Collects product details from Bigbasket ( all available cities ) and stores it in a MySQL database for data analysis. Product name, price, discount, categories, quantity, unit, brand and cityname are collected. A crawl delay of approx. 10 seconds is in place. Also includes a module to get and store each city's coordinates (latitude and longitude). Written in Python v3.
All instructions assume usage of python3.
- Execute the commands in mysql_setup in the mysql shell, set the mysql password in initdb.py.

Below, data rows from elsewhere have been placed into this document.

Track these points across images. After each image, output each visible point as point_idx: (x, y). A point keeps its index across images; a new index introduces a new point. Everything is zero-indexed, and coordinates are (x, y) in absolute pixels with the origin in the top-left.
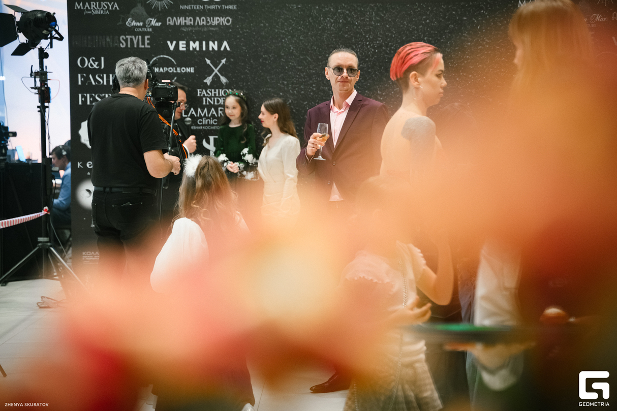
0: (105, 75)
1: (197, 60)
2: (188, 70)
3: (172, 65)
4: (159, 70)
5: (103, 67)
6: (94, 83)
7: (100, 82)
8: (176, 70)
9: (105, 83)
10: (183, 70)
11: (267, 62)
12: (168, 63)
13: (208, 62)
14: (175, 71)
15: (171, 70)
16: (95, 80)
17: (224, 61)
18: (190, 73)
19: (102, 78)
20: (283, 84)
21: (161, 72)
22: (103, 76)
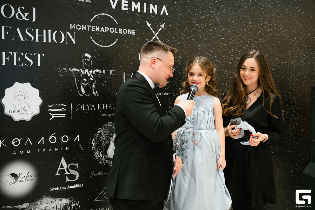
0: (37, 30)
1: (138, 22)
2: (129, 32)
3: (114, 26)
4: (100, 29)
5: (34, 20)
6: (22, 39)
7: (31, 38)
8: (118, 31)
9: (37, 40)
10: (125, 31)
11: (198, 31)
12: (110, 24)
13: (149, 25)
14: (116, 32)
15: (113, 30)
16: (24, 35)
17: (162, 26)
18: (131, 35)
19: (34, 35)
20: (210, 52)
21: (102, 32)
22: (35, 31)
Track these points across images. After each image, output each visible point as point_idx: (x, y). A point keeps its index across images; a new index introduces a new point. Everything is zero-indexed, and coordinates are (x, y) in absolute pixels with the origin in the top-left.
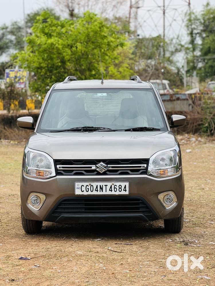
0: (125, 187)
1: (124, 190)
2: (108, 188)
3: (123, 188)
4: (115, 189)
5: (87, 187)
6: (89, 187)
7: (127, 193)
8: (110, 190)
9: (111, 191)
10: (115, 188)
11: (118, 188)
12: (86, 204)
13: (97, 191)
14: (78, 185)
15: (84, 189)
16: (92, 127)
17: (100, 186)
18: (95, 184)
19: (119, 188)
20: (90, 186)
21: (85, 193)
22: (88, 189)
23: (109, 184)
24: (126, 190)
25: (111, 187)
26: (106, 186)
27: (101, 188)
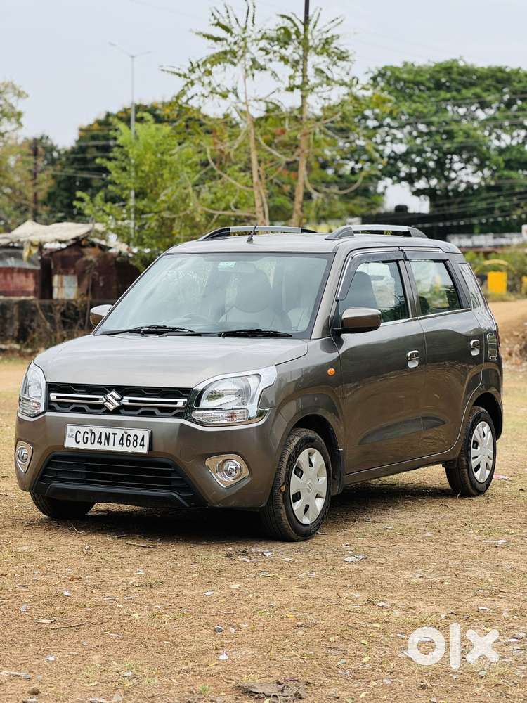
0: (143, 440)
1: (140, 445)
2: (118, 438)
3: (139, 441)
4: (135, 443)
5: (86, 434)
6: (89, 436)
7: (145, 450)
8: (120, 443)
9: (122, 444)
10: (128, 440)
11: (132, 441)
12: (88, 468)
13: (101, 443)
14: (71, 430)
15: (80, 437)
16: (165, 327)
17: (106, 434)
18: (97, 431)
19: (134, 441)
20: (90, 434)
21: (82, 446)
22: (87, 438)
23: (120, 432)
24: (143, 446)
25: (122, 438)
26: (115, 434)
27: (107, 439)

- Install requirements with
pip install -r requirements.txt
. - Download phantomjs from here for linux or from an appropriate source and place the executable found in the bin directory into the project directory.
- To run execute
python collectdata.py
- Extra: To get latitude and longitude for each city also in the cities table, set your google api key and mysql password in storecoords.py and execute
python storecoords.py
Was written as a learning exercise and does not have a UI of any sort in place. By default it only collects data from the top level categories Fruits and Vegetables and Groceries and Staples sections. To change this, modify the which_categories variable in city.py.
which_categories = [0, 1]
The indices correspond to the order the top level categories are displayed in Bigbasket's categories page
- Selenium w/PhantomJS
- Requests
- BeautifulSoup4
- pymysql
- Google's geocode api
mysql> show tables;
+------------------+
| Tables_in_bbdata |
+------------------+
| brands |
| categories |
| cities |
| prod_cat |
| products |
| test |
+------------------+
mysql> describe products;
+-----------+------------------+------+-----+---------+----------------+
| Field | Type | Null | Key | Default | Extra |
+-----------+------------------+------+-----+---------+----------------+
| id | int(10) unsigned | NO | PRI | NULL | auto_increment |
| prod_name | varchar(70) | NO | | NULL | |
| brand_id | int(10) unsigned | YES | | NULL | |
| price | float | NO | | NULL | |
| discount | float | NO | | NULL | |
| quantity | float | NO | | NULL | |
| unit | varchar(10) | YES | | NULL | |
| city_id | int(10) unsigned | NO | MUL | NULL | |
+-----------+------------------+------+-----+---------+----------------+
mysql> describe prod_cat;
+---------+------------------+------+-----+---------+-------+
| Field | Type | Null | Key | Default | Extra |
+---------+------------------+------+-----+---------+-------+
| cat_id | int(10) unsigned | NO | | NULL | |
| prod_id | int(10) unsigned | NO | | NULL | |
+---------+------------------+------+-----+---------+-------+
The prod_cat table contains the product id and the category id of the category it belongs to. There may be be more than one category for a product, and there will be multiple rows.
The other tables just contain the id and name columns.